→ Supplied data:
>>>

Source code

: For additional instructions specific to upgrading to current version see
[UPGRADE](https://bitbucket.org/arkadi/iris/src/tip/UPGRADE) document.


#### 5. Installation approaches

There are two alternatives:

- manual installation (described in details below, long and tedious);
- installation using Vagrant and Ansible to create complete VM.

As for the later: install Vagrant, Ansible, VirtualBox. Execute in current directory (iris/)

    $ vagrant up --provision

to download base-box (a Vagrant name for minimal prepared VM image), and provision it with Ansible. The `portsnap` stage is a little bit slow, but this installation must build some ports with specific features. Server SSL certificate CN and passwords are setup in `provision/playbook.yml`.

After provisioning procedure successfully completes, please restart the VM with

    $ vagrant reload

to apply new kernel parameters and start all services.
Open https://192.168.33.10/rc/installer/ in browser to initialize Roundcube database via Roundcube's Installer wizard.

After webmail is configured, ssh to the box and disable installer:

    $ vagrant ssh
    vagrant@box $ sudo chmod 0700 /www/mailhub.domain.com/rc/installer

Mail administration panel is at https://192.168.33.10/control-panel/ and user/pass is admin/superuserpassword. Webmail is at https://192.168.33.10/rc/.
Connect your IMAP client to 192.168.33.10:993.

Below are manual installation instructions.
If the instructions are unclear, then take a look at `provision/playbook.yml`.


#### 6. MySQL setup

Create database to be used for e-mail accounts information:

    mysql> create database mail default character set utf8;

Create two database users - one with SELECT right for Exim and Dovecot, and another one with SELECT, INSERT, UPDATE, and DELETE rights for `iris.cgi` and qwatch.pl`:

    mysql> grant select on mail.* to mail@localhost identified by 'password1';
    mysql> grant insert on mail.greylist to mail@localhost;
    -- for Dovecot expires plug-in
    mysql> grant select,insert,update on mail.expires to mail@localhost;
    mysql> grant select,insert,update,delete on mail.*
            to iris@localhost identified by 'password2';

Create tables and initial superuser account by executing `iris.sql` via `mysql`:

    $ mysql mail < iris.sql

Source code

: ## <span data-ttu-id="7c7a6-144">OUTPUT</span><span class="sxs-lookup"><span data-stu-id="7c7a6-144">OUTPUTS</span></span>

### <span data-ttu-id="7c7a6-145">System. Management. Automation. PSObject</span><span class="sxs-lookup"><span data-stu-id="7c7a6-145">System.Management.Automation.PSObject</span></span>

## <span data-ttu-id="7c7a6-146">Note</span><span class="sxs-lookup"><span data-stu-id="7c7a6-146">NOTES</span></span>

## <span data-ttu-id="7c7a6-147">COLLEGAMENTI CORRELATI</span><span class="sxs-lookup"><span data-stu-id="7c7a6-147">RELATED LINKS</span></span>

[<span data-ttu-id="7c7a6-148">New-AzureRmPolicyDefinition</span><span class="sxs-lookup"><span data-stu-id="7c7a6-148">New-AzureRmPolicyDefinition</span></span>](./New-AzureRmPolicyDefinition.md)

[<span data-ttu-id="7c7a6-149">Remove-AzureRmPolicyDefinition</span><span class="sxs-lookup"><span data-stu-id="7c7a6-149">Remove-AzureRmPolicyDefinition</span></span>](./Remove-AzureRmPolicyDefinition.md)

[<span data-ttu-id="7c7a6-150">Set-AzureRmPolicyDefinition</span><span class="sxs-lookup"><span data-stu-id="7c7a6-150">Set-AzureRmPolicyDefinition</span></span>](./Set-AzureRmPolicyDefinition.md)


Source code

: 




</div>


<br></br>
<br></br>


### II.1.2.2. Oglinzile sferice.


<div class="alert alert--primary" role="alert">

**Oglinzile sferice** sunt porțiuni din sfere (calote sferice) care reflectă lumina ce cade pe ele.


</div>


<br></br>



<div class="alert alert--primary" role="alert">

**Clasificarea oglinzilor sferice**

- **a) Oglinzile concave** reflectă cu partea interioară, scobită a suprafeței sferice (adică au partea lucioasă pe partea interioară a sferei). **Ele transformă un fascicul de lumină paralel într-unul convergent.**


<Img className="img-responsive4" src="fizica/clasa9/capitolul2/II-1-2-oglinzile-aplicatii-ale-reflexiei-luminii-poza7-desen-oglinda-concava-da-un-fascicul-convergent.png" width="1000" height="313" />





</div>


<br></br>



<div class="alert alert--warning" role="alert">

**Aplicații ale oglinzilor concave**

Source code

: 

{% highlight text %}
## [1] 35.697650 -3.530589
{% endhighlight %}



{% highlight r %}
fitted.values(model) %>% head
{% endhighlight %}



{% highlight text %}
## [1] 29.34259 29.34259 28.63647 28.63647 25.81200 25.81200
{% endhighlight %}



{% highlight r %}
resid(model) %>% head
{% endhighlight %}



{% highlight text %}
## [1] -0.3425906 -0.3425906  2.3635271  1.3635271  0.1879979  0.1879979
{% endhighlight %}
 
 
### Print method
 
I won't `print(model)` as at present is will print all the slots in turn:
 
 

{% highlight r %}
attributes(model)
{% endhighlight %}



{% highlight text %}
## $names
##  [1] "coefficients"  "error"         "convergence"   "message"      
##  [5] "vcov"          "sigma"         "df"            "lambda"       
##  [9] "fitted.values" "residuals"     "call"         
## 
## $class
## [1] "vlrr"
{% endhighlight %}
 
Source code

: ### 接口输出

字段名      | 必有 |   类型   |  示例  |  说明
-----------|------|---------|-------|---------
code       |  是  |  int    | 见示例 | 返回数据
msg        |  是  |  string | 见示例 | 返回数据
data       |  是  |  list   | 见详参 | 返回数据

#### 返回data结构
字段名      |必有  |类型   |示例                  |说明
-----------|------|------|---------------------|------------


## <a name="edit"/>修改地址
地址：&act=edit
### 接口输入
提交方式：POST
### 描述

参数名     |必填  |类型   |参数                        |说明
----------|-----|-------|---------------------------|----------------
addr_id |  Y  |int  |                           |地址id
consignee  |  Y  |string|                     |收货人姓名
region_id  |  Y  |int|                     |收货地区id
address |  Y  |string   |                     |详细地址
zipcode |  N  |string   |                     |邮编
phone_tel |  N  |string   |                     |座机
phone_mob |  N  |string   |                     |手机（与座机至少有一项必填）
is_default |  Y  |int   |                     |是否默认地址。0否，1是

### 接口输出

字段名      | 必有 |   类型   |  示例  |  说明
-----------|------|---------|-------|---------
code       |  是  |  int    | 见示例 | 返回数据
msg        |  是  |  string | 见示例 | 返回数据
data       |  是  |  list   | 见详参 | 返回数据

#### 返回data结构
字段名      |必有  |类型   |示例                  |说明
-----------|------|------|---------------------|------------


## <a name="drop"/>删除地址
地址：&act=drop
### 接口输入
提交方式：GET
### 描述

<<<

→ Directions: Each line above where the word "reflectă" occurs should be copied out.

→ Answer box:
**Oglinzile sferice** sunt porțiuni din sfere (calote sferice) care reflectă lumina ce cade pe ele.
- **a) Oglinzile concave** reflectă cu partea interioară, scobită a suprafeței sferice (adică au partea lucioasă pe partea interioară a sferei). **Ele transformă un fascicul de lumină paralel într-unul convergent.**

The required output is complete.